(4) Les réticences des professionnels à « dénoncer » leurs clients

Selon le président du Conseil d'Orientation de la Lutte contre le Blanchiment des capitaux et le financement du terrorisme (COLB), du côté des banquiers et des assureurs - qui représentent près de 90 % des déclarations de soupçon auprès de Tracfin - « la coopération au dispositif de signalement est aujourd'hui entrée dans les moeurs et les opérations sont contrôlées d'assez près par l'ACP ».

La commission n'a pas eu le temps d'apprécier cette déclaration qui se recommande essentiellement du nombre, il est vrai en expansion, des signalements effectués. Mais, en soi cette donnée n'a pas de signification absolue, comme le montrent les observations formulées dans le cadre de son examen des systèmes de conformité des banques situées en France dans leur activité de gestion privée par l'ACP qui a pu critiquer des banques, pourtant fournisseuses de nombreuses déclarations 454 ( * ) .

Elle observe que, malgré un renforcement du cadre juridique d'exercice de la profession, qui a notamment vu le jour du Haut conseil du commissariat aux comptes, les commissaires aux comptes qui n'ont pas de démarche active dans le domaine de la fraude fiscale, ont un devoir de vigilance qui s'applique aux questions fiscales, mais, même encadré par une norme d'exercice professionnelle (une NEP),a été décrit comme obéissant à une obligation de moyen, débouchant sur des découvertes quelque peu aléatoires. Au demeurant, peu de révélations sont faites- 0,4% des mandats y donnent lieu-, et la pratique semble encore moins courante pour les faits de blanchiment puisque, selon les indications fournies à votre commission, seules 46 déclarations auraient été adressées en 2010 (une partie des révélations de faits délictueux pourrait inclure des soupçons de blanchiment). Il faut toutefois observer que, sur ce point, la France se singularise par la mention expresse d'une obligation de dévoilement que nos partenaires ne prévoient généralement pas, point qui devrait faire l'objet d'une harmonisation internationale, sauf à renforcer le sentiment d'une lutte contre l'évasion fiscale à géométrie variable . Enfin, un problème récurrent de conflit d'intérêts existe du fait de la nature de la relation commerciale entre les commissaires et les entreprises contrôlées par eux.
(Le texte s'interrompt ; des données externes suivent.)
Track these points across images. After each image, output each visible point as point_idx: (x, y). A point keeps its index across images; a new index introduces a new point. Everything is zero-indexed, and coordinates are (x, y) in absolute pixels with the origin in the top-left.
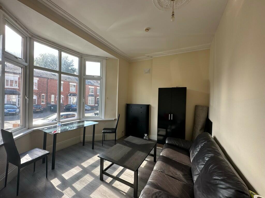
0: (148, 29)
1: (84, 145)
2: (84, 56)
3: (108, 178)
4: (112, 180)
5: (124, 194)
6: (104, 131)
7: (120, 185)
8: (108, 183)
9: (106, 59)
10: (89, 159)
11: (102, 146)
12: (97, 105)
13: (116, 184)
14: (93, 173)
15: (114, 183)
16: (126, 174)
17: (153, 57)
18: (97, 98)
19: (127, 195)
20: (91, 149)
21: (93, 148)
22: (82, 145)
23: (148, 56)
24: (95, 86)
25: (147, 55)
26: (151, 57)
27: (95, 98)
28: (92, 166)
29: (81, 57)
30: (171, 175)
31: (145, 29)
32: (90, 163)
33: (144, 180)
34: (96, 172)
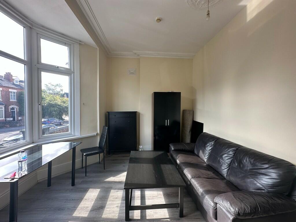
0: (160, 19)
1: (49, 184)
2: (37, 28)
3: (134, 212)
4: (141, 213)
5: (168, 221)
6: (87, 153)
7: (155, 213)
8: (140, 218)
9: (80, 44)
10: (80, 203)
11: (86, 176)
12: (12, 119)
13: (149, 215)
14: (106, 218)
15: (146, 215)
16: (149, 197)
17: (141, 56)
18: (11, 107)
19: (172, 219)
20: (71, 187)
21: (73, 184)
22: (47, 185)
23: (135, 54)
24: (5, 87)
25: (135, 52)
26: (138, 55)
27: (5, 107)
28: (95, 209)
29: (30, 28)
30: (207, 177)
31: (156, 18)
32: (87, 207)
33: (171, 195)
34: (111, 215)
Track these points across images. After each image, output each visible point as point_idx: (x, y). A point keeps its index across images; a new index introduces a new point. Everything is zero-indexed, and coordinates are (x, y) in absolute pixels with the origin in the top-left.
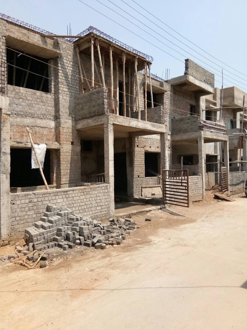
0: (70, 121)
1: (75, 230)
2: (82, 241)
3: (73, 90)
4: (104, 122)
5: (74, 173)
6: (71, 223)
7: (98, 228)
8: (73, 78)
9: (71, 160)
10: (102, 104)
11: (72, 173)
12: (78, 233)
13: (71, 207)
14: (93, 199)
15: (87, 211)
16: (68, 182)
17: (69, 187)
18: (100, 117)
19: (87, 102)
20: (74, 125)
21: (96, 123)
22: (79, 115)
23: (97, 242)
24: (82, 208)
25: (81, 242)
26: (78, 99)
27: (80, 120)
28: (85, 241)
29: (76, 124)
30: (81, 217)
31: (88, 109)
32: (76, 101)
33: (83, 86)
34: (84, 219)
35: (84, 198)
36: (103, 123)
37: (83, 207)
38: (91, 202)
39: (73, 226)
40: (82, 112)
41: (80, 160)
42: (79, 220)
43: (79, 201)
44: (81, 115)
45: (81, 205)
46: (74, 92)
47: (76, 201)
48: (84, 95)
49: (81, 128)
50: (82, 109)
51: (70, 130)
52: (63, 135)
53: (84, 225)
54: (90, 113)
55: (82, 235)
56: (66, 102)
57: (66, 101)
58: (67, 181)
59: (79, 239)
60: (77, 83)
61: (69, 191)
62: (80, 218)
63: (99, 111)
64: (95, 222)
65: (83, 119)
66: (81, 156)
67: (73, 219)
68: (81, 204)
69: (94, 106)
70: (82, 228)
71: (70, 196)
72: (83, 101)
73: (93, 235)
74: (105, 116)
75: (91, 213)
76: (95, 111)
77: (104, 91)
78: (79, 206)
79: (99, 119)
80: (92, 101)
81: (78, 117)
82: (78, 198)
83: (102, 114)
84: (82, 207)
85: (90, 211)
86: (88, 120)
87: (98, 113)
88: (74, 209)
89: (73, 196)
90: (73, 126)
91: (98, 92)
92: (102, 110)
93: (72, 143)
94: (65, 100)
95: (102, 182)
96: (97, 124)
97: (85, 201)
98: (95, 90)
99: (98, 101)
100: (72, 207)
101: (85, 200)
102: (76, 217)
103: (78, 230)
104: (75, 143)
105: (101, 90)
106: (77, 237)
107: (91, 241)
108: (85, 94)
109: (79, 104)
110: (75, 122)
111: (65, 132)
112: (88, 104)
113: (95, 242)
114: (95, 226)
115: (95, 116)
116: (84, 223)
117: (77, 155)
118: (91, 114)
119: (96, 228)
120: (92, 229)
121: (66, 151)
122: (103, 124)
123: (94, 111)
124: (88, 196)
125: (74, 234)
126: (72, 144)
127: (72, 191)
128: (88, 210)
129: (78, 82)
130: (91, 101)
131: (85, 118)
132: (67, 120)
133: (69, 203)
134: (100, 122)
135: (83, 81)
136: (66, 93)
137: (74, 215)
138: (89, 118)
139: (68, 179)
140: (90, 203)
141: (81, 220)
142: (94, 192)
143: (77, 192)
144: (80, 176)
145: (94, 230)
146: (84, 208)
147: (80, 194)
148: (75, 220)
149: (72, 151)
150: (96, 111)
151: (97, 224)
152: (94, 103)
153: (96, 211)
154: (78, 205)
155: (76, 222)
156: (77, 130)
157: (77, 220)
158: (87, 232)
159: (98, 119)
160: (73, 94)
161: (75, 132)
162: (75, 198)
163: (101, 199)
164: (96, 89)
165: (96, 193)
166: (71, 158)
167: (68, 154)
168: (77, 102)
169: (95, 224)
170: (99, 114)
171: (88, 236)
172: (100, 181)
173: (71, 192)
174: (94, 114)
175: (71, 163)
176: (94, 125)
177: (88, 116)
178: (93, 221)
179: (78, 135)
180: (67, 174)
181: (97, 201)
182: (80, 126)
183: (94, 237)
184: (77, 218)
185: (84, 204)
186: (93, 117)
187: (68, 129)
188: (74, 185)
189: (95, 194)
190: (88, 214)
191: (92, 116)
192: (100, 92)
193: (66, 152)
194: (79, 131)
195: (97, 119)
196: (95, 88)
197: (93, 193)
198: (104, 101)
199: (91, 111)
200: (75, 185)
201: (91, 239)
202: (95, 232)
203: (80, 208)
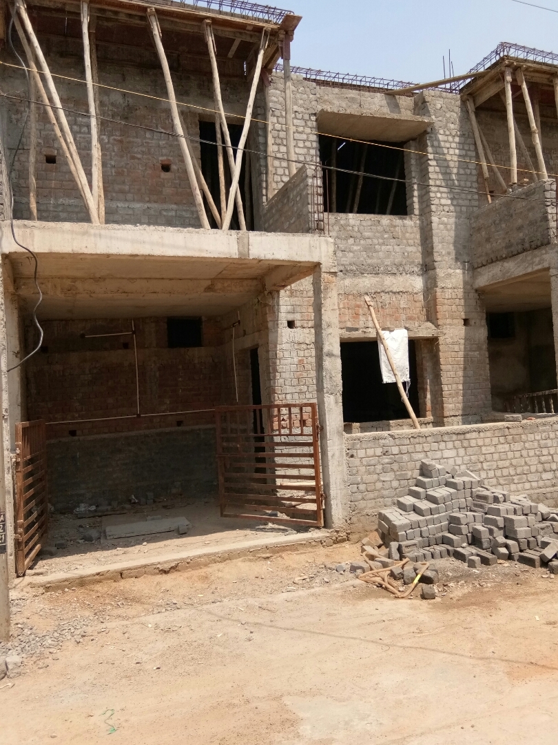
0: (458, 271)
1: (494, 523)
2: (513, 551)
3: (463, 199)
4: (550, 264)
5: (473, 391)
6: (481, 506)
7: (552, 525)
8: (462, 171)
9: (464, 361)
10: (541, 221)
11: (470, 391)
12: (502, 532)
13: (476, 469)
14: (532, 453)
15: (516, 481)
16: (460, 412)
17: (464, 423)
18: (536, 252)
19: (501, 220)
20: (467, 278)
21: (526, 268)
22: (481, 256)
23: (553, 557)
24: (505, 474)
25: (510, 553)
26: (477, 217)
27: (484, 265)
28: (521, 551)
29: (474, 277)
30: (504, 495)
31: (504, 238)
32: (470, 224)
33: (486, 185)
34: (513, 498)
35: (507, 449)
36: (546, 265)
37: (505, 472)
38: (527, 459)
39: (486, 514)
40: (488, 246)
41: (487, 361)
42: (501, 500)
43: (496, 456)
44: (487, 254)
45: (499, 467)
46: (467, 203)
47: (489, 457)
48: (490, 206)
49: (487, 284)
50: (488, 240)
51: (460, 292)
52: (444, 304)
53: (515, 512)
54: (509, 246)
55: (512, 536)
56: (447, 230)
57: (449, 227)
58: (458, 409)
59: (507, 546)
60: (472, 182)
61: (468, 432)
62: (501, 496)
63: (534, 239)
64: (543, 508)
65: (492, 262)
66: (488, 350)
67: (485, 498)
68: (501, 464)
69: (520, 228)
70: (512, 521)
71: (473, 443)
72: (490, 221)
73: (540, 539)
74: (552, 249)
75: (527, 485)
76: (524, 239)
77: (547, 188)
78: (495, 467)
79: (535, 256)
80: (514, 217)
81: (479, 260)
82: (492, 449)
83: (542, 245)
84: (504, 470)
85: (524, 481)
86: (506, 264)
87: (532, 243)
88: (483, 475)
89: (480, 443)
90: (465, 283)
91: (528, 194)
92: (542, 235)
93: (466, 322)
94: (446, 224)
95: (551, 412)
96: (530, 270)
97: (509, 457)
98: (520, 190)
99: (530, 214)
100: (480, 470)
101: (510, 455)
102: (493, 493)
103: (502, 525)
104: (472, 322)
105: (539, 185)
106: (501, 539)
107: (538, 554)
108: (494, 205)
109: (479, 229)
110: (470, 272)
111: (447, 297)
112: (503, 226)
113: (550, 558)
114: (544, 519)
115: (524, 250)
116: (515, 509)
117: (479, 349)
118: (512, 249)
119: (548, 523)
120: (536, 526)
121: (451, 341)
122: (548, 269)
123: (520, 241)
124: (518, 446)
125: (491, 532)
126: (465, 324)
127: (475, 431)
128: (519, 479)
129: (474, 178)
130: (512, 216)
131: (497, 260)
132: (452, 271)
133: (470, 460)
134: (539, 264)
135: (487, 175)
136: (446, 209)
137: (487, 489)
138: (506, 258)
139: (460, 406)
140: (523, 464)
141: (505, 501)
142: (531, 437)
143: (489, 434)
144: (489, 397)
145: (542, 529)
146: (508, 474)
147: (495, 440)
148: (491, 500)
149: (466, 339)
150: (527, 238)
151: (549, 513)
152: (520, 221)
153: (541, 483)
154: (492, 465)
155: (492, 506)
156: (476, 291)
157: (496, 499)
158: (526, 531)
159: (532, 259)
160: (464, 209)
161: (473, 295)
162: (483, 448)
163: (552, 453)
164: (524, 186)
165: (537, 438)
166: (465, 357)
167: (456, 348)
168: (474, 225)
169: (542, 514)
170: (533, 246)
171: (528, 542)
172: (545, 410)
173: (474, 435)
174: (520, 247)
175: (465, 369)
176: (521, 274)
177: (504, 253)
178: (537, 507)
179: (478, 302)
180: (457, 393)
181: (543, 459)
182: (483, 280)
183: (545, 545)
184: (494, 496)
185: (507, 463)
186: (519, 253)
187: (455, 290)
188: (475, 419)
189: (535, 440)
190: (520, 489)
191: (516, 253)
192: (534, 193)
193: (453, 344)
194: (480, 292)
195: (529, 258)
196: (521, 185)
197: (529, 439)
198: (547, 213)
199: (512, 240)
200: (479, 418)
201: (537, 548)
202: (545, 533)
203: (498, 473)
En revanche, les professions du droit restent très habituées à respecter scrupuleusement le secret professionnel. La difficulté est d'autant plus grande que les vérifications d'effectivité de la lutte contre le blanchiment, sont généralement assurées par les organisations régionales de contrôle de ces professions composées de pairs de la même région. « Nous nous posons donc la question suivante : comment parvenir à substituer à ce système un contrôle exercé au niveau national ou par une autre région? ».

Les notaires ont transmis plus de 1 000 déclarations de soupçon l'an dernier. Toutefois, des divergences subsistent dans le domaine du signalement de la fraude fiscale, les notaires estimant qu'ils doivent principalement signaler les opérations de blanchiment lorsqu'un mouvement de capitaux est clairement identifié. « Or il peut y avoir fraude sans mouvements de capitaux ! »

La principale difficulté réside cependant dans les relations avec les avocats qui n'ont transmis de déclarations de soupçon produites qu'au nombre de deux en 2009, zéro en 2010 et une en 2011. M. Philippe Jurgensen a attribué ce résultat à « un blocage psychologique: la profession, qui est habituée à défendre tout le monde (...) considère que l'on veut la pousser à la délation, ce qui lui est insupportable. ». Faisant observer que si on ne dénonce jamais le blanchiment, on peut soi-même être accusé d'avoir été complice d'une opération de blanchiment, il a regretté que les déclarations de soupçon ne soient pas transmises directement par les avocats mais par l'intermédiaire de leur bâtonnier. Il a également déploré que le barreau de Paris, qui représente la moitié de la profession, ne siège pas au COLB avant de mentionner des signes de progrès comme la publication de guides professionnels ou des stages de formation sur la lutte contre le blanchiment.

A l'occasion de l'audition des avocats fiscalistes réalisée par votre commission, ce sentiment a pu être partagé en direct par elle.


* 454 Au demeurant, l'ACP relève que le « nombre de déclarations de soupçon de fraude fiscale réalisées par les établissements faisant partie de la population d'étude était faible ».